[Entries from a data source]
'''

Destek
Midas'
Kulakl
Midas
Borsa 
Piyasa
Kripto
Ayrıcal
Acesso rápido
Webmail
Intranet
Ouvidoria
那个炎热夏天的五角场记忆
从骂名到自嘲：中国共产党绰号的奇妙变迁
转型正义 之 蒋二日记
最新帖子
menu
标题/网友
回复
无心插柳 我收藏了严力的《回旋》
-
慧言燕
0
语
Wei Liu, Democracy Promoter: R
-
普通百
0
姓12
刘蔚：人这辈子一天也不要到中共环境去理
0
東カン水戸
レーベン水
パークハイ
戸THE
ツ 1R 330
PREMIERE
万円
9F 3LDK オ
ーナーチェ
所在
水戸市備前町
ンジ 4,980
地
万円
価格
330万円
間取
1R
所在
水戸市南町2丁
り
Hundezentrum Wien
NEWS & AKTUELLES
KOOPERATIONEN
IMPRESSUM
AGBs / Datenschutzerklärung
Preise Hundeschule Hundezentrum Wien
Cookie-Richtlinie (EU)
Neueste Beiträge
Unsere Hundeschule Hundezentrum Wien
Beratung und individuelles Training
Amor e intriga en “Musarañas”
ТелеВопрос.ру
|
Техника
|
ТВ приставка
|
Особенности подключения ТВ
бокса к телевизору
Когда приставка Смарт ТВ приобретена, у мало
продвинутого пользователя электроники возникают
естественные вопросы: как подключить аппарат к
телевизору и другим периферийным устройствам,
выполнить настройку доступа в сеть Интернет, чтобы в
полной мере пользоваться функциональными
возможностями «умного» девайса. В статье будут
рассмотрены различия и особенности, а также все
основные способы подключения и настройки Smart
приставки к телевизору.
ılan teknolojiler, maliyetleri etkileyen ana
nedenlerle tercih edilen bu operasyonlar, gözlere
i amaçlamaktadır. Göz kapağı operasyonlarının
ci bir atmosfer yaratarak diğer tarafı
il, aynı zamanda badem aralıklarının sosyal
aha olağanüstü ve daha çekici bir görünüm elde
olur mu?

'''

# Work instructions:
Reproduce every line of the entries above without any alteration.

# Result for this task:
Destek
Midas'
Kulakl
Midas
Borsa 
Piyasa
Kripto
Ayrıcal
Acesso rápido
Webmail
Intranet
Ouvidoria
那个炎热夏天的五角场记忆
从骂名到自嘲：中国共产党绰号的奇妙变迁
转型正义 之 蒋二日记
最新帖子
menu
标题/网友
回复
无心插柳 我收藏了严力的《回旋》
-
慧言燕
0
语
Wei Liu, Democracy Promoter: R
-
普通百
0
姓12
刘蔚：人这辈子一天也不要到中共环境去理
0
東カン水戸
レーベン水
パークハイ
戸THE
ツ 1R 330
PREMIERE
万円
9F 3LDK オ
ーナーチェ
所在
水戸市備前町
ンジ 4,980
地
万円
価格
330万円
間取
1R
所在
水戸市南町2丁
り
Hundezentrum Wien
NEWS & AKTUELLES
KOOPERATIONEN
IMPRESSUM
AGBs / Datenschutzerklärung
Preise Hundeschule Hundezentrum Wien
Cookie-Richtlinie (EU)
Neueste Beiträge
Unsere Hundeschule Hundezentrum Wien
Beratung und individuelles Training
Amor e intriga en “Musarañas”
ТелеВопрос.ру
|
Техника
|
ТВ приставка
|
Особенности подключения ТВ
бокса к телевизору
Когда приставка Смарт ТВ приобретена, у мало
продвинутого пользователя электроники возникают
естественные вопросы: как подключить аппарат к
телевизору и другим периферийным устройствам,
выполнить настройку доступа в сеть Интернет, чтобы в
полной мере пользоваться функциональными
возможностями «умного» девайса. В статье будут
рассмотрены различия и особенности, а также все
основные способы подключения и настройки Smart
приставки к телевизору.
ılan teknolojiler, maliyetleri etkileyen ana
nedenlerle tercih edilen bu operasyonlar, gözlere
i amaçlamaktadır. Göz kapağı operasyonlarının
ci bir atmosfer yaratarak diğer tarafı
il, aynı zamanda badem aralıklarının sosyal
aha olağanüstü ve daha çekici bir görünüm elde
olur mu?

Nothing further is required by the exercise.